_PROVIDED DATA_
################

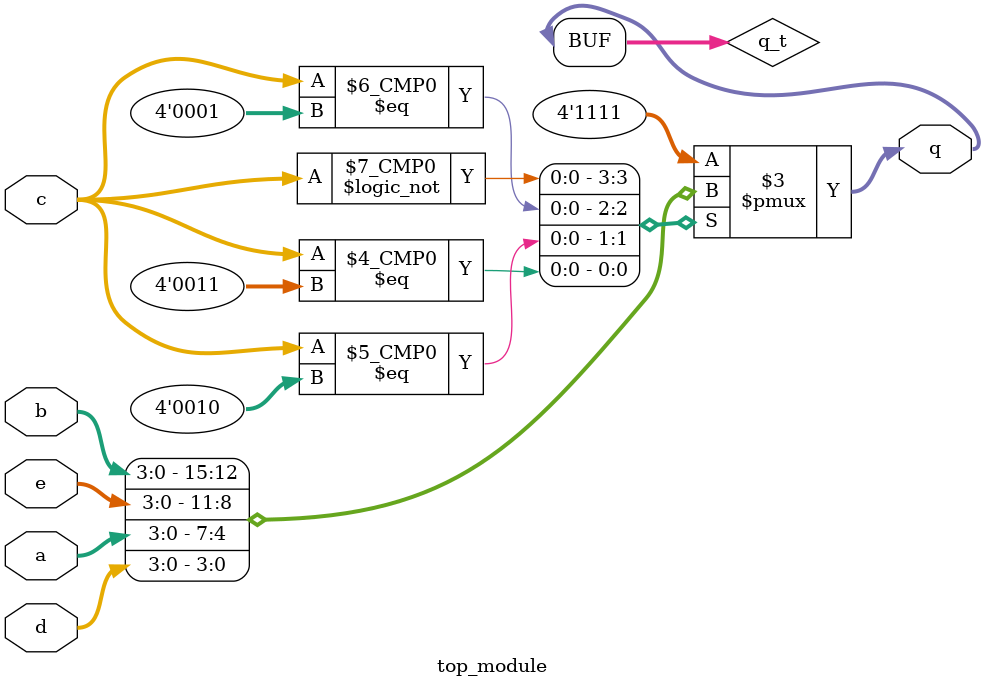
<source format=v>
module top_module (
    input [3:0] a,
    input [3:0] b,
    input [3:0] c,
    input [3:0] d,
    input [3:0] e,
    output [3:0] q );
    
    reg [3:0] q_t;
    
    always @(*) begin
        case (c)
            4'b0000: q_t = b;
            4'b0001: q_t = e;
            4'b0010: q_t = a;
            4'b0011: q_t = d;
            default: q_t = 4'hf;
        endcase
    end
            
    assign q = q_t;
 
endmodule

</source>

################

_TO-DO ITEM_
All of the material goes into the answer exactly as it stands, except for the pictures.

_FINISHED TASK_
<source format=v>
module top_module (
    input [3:0] a,
    input [3:0] b,
    input [3:0] c,
    input [3:0] d,
    input [3:0] e,
    output [3:0] q );
    
    reg [3:0] q_t;
    
    always @(*) begin
        case (c)
            4'b0000: q_t = b;
            4'b0001: q_t = e;
            4'b0010: q_t = a;
            4'b0011: q_t = d;
            default: q_t = 4'hf;
        endcase
    end
            
    assign q = q_t;
 
endmodule

</source>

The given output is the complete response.